When this happens to us, we feel the sensation of seeing, hearing or experiencing something beautiful, regardless of whether it is something cheerful or something sad, whether it is something light or hard, whether the colours are light or dark, whether it is something concrete or something abstract. Sometimes it frightens us when we realise that something sad can be very beautiful, for example, when it happens to us that we are standing in front of a picture and can’t help but cry. Surely, there can be something like a death wish. But the real power, which we call the beautiful, proceeds from this emergence, from this N-1, which, if we allow it, awakens our solidarity and anxiety, our tenderness and our hope.
Can these thoughts be reverted to the everyday life of the environment? Is it perhaps that we are connected to our environment in a similar way, but that we do not realise it, because our everyday life is always the metastability in which we live in? A metastability that we create just as much as it creates us. It consists of spaces and colours, of things and relationships, of rhythms and movements, of gestures of thought and gestures of the body, which are all in a kind of tension between map and territory.

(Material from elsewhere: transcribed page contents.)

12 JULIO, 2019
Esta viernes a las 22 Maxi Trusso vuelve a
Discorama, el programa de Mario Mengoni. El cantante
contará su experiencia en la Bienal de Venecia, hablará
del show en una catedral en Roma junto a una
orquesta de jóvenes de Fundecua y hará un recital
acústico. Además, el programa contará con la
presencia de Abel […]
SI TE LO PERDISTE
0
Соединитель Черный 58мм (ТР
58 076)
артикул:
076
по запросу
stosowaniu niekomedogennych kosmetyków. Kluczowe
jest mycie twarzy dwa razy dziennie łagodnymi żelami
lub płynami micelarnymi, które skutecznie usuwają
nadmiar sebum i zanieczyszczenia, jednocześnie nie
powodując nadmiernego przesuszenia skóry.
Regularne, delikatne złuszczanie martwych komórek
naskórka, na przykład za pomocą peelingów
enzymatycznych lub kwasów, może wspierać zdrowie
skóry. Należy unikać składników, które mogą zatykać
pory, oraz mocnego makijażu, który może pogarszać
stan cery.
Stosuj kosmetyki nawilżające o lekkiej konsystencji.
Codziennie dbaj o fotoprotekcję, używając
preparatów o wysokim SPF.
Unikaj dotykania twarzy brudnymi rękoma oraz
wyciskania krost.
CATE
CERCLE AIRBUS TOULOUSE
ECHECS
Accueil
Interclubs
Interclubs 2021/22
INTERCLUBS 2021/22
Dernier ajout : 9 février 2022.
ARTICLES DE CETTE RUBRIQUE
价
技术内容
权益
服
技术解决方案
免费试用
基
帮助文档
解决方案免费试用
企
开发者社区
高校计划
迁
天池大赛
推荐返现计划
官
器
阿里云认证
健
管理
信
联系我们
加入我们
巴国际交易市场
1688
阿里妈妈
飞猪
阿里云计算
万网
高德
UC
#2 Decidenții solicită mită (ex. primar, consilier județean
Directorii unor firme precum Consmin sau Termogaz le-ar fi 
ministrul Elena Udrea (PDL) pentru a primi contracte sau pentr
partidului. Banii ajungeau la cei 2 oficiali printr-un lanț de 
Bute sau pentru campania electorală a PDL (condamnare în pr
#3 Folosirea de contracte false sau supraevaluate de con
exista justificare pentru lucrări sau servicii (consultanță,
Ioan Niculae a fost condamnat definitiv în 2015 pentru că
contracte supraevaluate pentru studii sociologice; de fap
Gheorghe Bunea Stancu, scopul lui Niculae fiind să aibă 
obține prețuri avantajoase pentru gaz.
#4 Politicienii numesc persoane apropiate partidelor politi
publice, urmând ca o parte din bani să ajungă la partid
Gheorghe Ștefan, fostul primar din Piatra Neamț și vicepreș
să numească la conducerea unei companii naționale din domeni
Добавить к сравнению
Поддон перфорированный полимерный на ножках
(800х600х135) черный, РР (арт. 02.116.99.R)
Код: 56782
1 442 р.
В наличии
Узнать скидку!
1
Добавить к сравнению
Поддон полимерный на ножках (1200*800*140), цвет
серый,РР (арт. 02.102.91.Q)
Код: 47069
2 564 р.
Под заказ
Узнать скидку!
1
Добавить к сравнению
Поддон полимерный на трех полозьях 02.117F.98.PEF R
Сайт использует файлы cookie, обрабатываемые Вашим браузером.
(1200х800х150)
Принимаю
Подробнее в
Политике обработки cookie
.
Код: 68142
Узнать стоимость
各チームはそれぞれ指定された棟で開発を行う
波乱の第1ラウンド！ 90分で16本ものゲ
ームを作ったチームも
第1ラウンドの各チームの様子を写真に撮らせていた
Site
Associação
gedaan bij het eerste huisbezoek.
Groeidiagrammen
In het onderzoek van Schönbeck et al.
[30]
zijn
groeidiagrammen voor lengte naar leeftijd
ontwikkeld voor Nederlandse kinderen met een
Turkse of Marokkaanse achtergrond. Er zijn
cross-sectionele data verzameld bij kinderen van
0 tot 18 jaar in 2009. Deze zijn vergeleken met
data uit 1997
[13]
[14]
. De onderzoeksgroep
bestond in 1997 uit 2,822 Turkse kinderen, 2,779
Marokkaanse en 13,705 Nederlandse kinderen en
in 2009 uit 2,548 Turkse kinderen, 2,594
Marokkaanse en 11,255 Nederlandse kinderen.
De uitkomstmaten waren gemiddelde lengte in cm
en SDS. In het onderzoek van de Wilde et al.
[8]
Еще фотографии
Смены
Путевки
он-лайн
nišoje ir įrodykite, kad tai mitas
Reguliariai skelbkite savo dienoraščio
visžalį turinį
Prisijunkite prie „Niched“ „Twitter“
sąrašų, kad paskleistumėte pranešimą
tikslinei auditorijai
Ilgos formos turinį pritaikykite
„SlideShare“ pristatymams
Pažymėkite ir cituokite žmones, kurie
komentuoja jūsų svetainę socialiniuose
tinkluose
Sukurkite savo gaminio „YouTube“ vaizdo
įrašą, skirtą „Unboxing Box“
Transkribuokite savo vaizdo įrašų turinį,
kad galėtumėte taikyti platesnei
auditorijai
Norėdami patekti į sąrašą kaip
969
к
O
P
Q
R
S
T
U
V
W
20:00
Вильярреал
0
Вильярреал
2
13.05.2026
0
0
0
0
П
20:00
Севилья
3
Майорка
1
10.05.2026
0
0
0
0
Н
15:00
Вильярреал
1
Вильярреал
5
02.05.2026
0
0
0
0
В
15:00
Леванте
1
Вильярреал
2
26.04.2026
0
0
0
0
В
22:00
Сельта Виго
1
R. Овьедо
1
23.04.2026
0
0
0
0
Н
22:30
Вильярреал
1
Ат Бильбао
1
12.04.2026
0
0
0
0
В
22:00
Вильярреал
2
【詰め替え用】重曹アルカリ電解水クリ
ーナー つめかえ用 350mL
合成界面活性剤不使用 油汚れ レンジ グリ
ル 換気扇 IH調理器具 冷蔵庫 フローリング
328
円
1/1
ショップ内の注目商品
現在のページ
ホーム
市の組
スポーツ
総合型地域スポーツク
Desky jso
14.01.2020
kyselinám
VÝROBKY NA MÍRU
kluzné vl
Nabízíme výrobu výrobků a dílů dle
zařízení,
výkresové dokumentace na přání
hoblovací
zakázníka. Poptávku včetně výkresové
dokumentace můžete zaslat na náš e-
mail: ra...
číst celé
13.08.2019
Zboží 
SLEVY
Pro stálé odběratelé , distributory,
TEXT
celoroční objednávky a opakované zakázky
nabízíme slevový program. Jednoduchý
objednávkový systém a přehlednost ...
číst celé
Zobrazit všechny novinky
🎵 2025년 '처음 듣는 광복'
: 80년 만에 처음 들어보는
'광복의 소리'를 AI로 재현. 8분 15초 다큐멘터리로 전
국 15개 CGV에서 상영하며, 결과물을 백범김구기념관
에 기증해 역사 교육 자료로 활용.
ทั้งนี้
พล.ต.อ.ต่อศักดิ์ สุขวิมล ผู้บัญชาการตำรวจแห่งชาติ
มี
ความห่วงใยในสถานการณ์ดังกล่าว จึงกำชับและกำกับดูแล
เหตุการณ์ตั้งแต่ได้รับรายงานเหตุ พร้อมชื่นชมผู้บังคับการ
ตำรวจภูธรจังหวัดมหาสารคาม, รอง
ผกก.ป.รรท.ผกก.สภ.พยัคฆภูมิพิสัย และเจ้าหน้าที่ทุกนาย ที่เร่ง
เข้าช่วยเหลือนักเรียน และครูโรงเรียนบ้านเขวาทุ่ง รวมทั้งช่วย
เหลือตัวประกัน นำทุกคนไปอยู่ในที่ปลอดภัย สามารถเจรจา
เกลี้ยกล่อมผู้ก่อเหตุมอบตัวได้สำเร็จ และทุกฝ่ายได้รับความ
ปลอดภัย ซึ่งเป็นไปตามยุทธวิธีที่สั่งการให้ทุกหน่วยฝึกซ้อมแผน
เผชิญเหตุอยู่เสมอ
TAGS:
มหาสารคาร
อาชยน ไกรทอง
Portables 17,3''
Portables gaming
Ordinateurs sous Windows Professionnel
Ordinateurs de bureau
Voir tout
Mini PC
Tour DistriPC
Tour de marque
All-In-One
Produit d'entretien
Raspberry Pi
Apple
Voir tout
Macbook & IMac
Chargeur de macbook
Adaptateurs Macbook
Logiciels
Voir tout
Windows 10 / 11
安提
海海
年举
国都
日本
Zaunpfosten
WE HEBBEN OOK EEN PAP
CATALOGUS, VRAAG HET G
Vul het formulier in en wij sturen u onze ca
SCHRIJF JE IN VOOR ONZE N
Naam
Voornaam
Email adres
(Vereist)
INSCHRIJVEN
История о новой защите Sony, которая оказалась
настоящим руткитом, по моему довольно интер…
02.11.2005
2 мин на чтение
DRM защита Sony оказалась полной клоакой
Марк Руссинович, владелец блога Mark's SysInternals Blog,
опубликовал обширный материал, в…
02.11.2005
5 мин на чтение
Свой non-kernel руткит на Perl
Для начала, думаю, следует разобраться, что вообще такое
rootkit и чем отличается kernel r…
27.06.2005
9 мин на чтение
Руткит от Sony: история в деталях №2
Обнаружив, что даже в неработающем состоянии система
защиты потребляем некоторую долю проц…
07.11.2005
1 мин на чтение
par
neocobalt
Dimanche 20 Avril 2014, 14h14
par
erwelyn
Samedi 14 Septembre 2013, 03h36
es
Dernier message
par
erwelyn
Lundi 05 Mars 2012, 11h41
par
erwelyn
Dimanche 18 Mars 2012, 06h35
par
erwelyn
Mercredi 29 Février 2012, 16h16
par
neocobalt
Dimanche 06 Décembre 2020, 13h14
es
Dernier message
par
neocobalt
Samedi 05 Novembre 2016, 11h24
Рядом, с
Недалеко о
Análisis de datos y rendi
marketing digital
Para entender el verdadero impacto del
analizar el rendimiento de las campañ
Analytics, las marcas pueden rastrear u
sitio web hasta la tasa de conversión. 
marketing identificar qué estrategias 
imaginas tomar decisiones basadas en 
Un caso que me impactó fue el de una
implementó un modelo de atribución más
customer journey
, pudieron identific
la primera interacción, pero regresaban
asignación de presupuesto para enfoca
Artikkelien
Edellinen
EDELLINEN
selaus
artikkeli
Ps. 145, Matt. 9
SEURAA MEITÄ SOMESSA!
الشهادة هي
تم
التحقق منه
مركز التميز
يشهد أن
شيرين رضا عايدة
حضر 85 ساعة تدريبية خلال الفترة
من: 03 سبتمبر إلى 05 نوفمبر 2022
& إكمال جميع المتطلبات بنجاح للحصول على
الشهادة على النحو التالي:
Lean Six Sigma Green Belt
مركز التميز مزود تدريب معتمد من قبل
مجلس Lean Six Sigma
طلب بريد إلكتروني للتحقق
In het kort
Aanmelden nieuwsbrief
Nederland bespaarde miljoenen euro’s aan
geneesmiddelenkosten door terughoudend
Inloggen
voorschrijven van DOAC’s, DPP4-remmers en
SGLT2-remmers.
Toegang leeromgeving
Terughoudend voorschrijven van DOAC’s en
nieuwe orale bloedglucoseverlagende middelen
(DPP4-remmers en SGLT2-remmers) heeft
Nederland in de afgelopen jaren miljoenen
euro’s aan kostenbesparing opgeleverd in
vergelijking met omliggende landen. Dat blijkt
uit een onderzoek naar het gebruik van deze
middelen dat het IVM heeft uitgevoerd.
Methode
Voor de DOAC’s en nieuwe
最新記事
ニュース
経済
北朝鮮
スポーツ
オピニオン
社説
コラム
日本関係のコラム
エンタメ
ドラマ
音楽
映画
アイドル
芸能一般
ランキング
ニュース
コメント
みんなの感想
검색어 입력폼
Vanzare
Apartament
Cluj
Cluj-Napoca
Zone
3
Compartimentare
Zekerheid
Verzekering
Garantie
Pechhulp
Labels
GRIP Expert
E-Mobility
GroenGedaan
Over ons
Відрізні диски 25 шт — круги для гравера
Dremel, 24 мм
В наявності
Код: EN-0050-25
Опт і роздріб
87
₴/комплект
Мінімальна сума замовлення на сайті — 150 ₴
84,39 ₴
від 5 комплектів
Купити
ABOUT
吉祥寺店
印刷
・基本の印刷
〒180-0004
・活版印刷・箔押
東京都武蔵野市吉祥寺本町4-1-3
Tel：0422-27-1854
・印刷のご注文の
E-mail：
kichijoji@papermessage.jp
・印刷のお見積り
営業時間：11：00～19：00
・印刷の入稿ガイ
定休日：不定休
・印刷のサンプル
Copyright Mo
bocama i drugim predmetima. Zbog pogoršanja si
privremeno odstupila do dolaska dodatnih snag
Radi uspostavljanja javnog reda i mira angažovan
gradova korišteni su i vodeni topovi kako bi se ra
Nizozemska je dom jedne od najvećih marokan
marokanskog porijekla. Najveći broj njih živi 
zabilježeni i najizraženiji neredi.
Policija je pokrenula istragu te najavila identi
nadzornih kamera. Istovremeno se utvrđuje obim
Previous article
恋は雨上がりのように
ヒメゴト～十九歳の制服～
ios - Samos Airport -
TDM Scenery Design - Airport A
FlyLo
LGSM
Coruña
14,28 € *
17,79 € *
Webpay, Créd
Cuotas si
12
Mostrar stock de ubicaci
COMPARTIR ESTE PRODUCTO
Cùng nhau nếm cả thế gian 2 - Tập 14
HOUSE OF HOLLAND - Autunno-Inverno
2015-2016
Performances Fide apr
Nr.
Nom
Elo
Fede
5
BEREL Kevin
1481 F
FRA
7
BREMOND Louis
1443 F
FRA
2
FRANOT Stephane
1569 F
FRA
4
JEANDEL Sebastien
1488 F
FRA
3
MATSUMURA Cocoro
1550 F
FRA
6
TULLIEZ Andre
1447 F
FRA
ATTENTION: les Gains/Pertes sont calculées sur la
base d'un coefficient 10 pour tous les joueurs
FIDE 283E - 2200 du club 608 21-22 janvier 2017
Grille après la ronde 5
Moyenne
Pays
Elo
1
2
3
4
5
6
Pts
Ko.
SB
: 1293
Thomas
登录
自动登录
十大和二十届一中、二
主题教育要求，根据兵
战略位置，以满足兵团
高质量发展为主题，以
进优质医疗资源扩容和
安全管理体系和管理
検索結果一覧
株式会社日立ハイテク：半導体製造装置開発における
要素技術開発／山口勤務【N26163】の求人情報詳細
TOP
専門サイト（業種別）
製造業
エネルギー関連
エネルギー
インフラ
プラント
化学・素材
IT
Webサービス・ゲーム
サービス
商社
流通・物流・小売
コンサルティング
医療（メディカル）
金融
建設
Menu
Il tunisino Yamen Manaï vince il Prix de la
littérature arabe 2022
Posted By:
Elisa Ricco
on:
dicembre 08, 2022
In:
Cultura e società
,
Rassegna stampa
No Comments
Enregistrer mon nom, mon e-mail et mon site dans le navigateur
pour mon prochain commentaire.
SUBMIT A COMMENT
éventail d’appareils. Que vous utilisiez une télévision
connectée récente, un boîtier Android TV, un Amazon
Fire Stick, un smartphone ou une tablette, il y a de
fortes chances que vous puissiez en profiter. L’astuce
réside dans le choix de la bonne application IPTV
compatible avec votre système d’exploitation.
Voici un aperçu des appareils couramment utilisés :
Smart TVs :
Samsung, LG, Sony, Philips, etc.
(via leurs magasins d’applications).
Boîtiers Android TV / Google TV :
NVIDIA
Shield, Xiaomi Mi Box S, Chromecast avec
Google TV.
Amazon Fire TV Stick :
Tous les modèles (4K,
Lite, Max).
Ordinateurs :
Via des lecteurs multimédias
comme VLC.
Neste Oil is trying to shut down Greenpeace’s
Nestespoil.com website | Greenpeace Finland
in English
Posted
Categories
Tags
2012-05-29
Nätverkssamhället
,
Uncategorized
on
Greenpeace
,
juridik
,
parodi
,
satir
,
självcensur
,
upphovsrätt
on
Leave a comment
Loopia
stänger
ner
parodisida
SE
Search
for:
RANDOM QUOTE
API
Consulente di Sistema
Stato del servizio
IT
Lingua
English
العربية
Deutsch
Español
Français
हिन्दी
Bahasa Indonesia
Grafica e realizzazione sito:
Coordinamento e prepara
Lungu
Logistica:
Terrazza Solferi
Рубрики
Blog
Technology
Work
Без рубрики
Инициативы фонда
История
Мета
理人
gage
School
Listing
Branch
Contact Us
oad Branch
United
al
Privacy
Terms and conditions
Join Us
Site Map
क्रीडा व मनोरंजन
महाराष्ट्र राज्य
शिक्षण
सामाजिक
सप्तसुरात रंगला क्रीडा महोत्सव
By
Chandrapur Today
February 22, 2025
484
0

And if we take it seriously that subject and world mutually produce one another, that the subject does not exist beyond the agencement, then it might be possible to abandon the old opposition of subject and object that dominates European thought and instead talk of the subject as an ecology of practices (Isabelle Stengers), which in turn is embedded or grounded in further ecologies of practices. Then, the subject is not standing towards the world, but to an ecology that always includes an environment or an everyday life and other ecologies. And this raises the question of whether it is possible to leave our own ecology so that a new way of embedding can result, as percept or perception and, finally, as practic. And if you can think it, then how can it actually happen? In other words, can we perceive a world / environment / ecology without being already anchored in it?
Does experiencing art make this possible? Is it because it brings us into solidarity with the emerging? This would need to be described in more detail though. And if this is affirmed, the question still remains whether it is also possible to experience other, non-human ecologies. The question is all the more urgent, the more we realise that we are destroying other ecologies – ecologies that are environments of our ecologies.